PAGE TEXT =

======

In developing countries, the cost of the vaccine, dosing schedule, and other factors have led to suboptimal levels of vaccination. Future research is focused on low-cost generics and single-dose vaccination in efforts to make the vaccine more accessible.

==Research==
There are high-risk HPV types that are not affected by available vaccines. Ongoing research is focused on the development of HPV vaccines that will offer protection against a broader range of HPV types. One such method is a vaccine based on the minor capsid protein L2, which is highly conserved across HPV genotypes. Efforts for this have included boosting the immunogenicity of L2 by linking together short amino acid sequences of L2 from different oncogenic HPV types or by displaying L2 peptides on a more immunogenic carrier. There is also substantial research interest in the development of therapeutic vaccines, which seek to elicit immune responses against established HPV infections and HPV-induced cancers.

======

SOURCE MATERIAL =
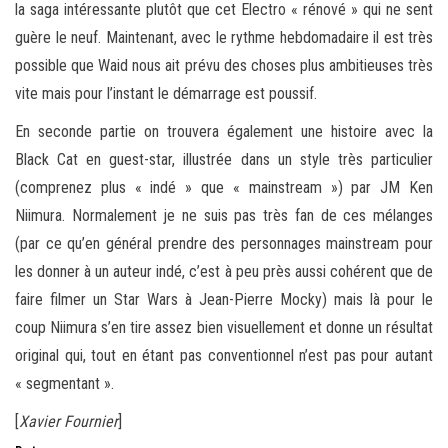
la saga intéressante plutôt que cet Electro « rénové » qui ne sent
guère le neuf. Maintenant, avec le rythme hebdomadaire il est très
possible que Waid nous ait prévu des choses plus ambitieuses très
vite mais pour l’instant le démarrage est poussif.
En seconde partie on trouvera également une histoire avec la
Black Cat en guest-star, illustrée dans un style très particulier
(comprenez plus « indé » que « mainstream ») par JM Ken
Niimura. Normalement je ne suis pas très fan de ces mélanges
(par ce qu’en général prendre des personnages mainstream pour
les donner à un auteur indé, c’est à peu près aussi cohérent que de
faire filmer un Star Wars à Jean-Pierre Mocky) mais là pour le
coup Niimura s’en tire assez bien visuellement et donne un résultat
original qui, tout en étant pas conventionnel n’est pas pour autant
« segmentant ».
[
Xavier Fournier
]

======

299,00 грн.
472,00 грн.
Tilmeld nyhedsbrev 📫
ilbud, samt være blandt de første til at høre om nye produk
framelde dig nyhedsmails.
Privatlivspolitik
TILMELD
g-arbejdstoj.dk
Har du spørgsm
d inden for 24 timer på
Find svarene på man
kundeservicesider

======

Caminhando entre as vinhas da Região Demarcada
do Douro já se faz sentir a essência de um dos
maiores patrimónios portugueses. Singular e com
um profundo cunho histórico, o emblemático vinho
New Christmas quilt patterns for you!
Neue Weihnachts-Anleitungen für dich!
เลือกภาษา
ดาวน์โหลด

======

REQUIRED WORK =
[A] Output the HPV vaccine text word for word, from "In developing countries, the" to "vaccine more accessible.".
[B] Write the next part of the HPV vaccine text, starting after its final sentence.

WRITTEN RESPONSES =
[A]
In developing countries, the cost of the vaccine, dosing schedule, and other factors have led to suboptimal levels of vaccination. Future research is focused on low-cost generics and single-dose vaccination in efforts to make the vaccine more accessible.

[B]
===After exposure===
Although HPV vaccination is most encouraged before any exposure to the target strains, its use is still beneficial in women who have contracted some of the target types because it's unlikely for a person to have been exposed to all target types. According to a 2008 article by the editor-in-chief of Harvard Women's Health Watch, the quadrivalent vaccine is able to reduce the occurrence of warts and precancerous lesions in HPV-positive women, and also appeared to reduce the chance of infection by non-targeted types. A 2023 review article finds that vaccination reduces the chance of further HPV-associated diseases even in those already showing HPV-related precancers and diseases. At this point the standard vaccine is not believed to be therapeutic, so this effect is attributed to the vaccine preventing the establishment of new infections.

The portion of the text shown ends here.